三越伊勢丹では、「売り場」ではなく「お買い場」という言葉が使われています。これは、店頭のフロアを、商品を販売する企業側の視点ではなく、購入する顧客側の視点で捉えるための考え方の表れです。
同社はこうした姿勢に基づき、緊急事態宣言による休業が続く間も、顧客の求める買い物体験を社内で話し合うなど、カスタマー・エクスペリエンス向上のためのサービスを模索し続けていました。
そうした経験から生まれたのが、2020年11月リリースの「三越伊勢丹リモートショッピングアプリ」と、2021年3月スタートの仮想空間サービス「REV WORLDS(レヴワールズ)」です。
「三越伊勢丹リモートショッピングアプリ」では、ビデオ通話で店頭スタッフに商品を見せてもらったり、チャットで画像を見ながらテキストによる接客を受けたりして商品を購入できます。「REV WORLDS」は仮想伊勢丹新宿店にアバターを使って買い物に行けるコンテンツです。
これらのサービスのメリットは、自宅にいながら「予期せぬものとの出合い」を提供できることだといいます。
従来のECサイトは便利ではあるものの、販売員からの提案は受けられません。これらのサービスを活用すれば、自宅にいながらリアルに近い接客を受けられます。
※参考:「お買い場」の力を最大限に活かす。三越伊勢丹のデジタル組織の再編とアプリ開発 
オンラインで救う孤育て|FUNFAM株式会社
食器や調理器具の企画デザイン、料理イベントの運営、飲食店のプロデュースなどを行うFUNFAM株式会社。

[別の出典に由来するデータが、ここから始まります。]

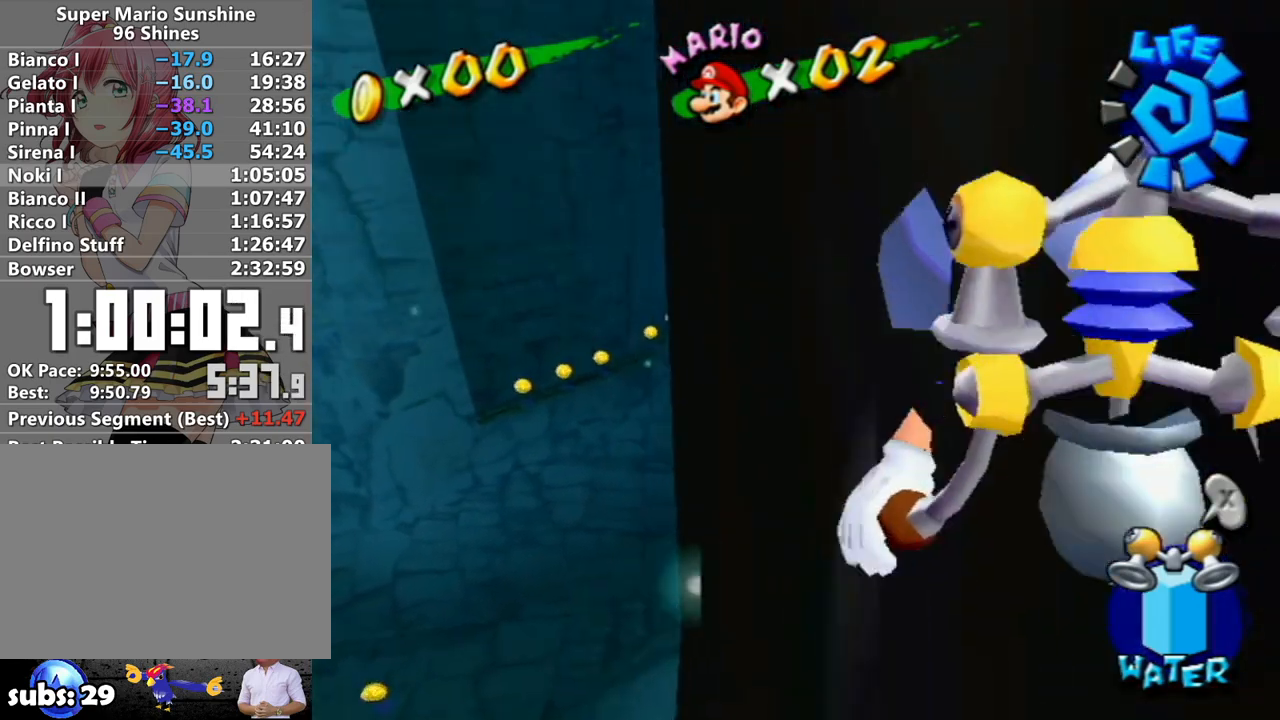
{"buttons": ["R1"], "left_stick": "down", "right_stick": "center", "events": [[17, "left_stick", "down"], [133, "left_stick", "center"], [267, "left_stick", "down"], [417, "left_stick", "center"], [483, "left_stick", "down"]]}
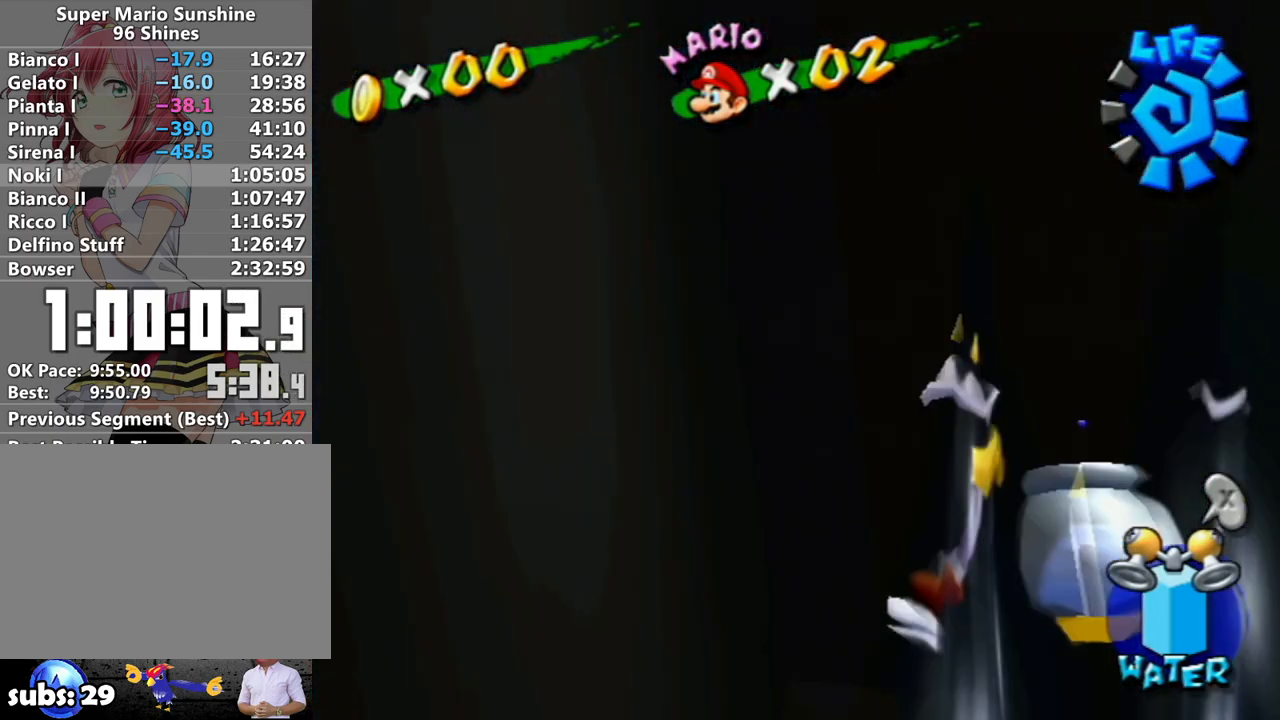
{"buttons": ["R1"], "left_stick": "down-right", "right_stick": "center", "events": [[117, "left_stick", "center"], [233, "left_stick", "down"], [367, "left_stick", "center"], [450, "left_stick", "down-right"]]}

育児向けIT商品・サービスのコンテスト「BabyTech® Awards 2022」で授乳と食事部門の大賞を受賞した「ごかんごさい」も、同社が手掛けるサービスです。
FUNFAMは、コロナ禍によってオフラインの料理教室を開催できず、人との接触が減ったことがきっかけで、いわゆる「孤育て」問題に目を向けました。
孤育てとは、育児に関する相談ができなかったり、助けを得られなかったりすることが原因で、孤立したまま子育てをする状況のことです。育児ノイローゼやDVなどに発展する可能性もあり、社会的に大きな問題であるといえます。
株式会社ベビーカレンダーによる「孤育て」実態調査でも、コロナ禍になって孤独感が増したと回答した母親は回答者の7割を超えました。そこでFUNFAMは2020年6月、強みである「食」を通じたオンラインサービス「ごかんごさい」をスタートしています。
「ごかんごさい」は、生後5カ月〜18カ月の乳幼児向け離乳食を毎月届けるのがベースのコンテンツで、届いた食材にひと手間かけて完成させるレシピ構成になっている点が特徴です。このスタイルは、まるごとレトルトの離乳食を与えるときに生じる「子どもに手をかけてあげられない」という罪悪感を軽減するために考えられました。
また、育児の悩み相談も可能なオンライン離乳食教室や、専用のレシピサイトも用意し、利用者が他の保護者とつながることのできる仕組みも構築しました。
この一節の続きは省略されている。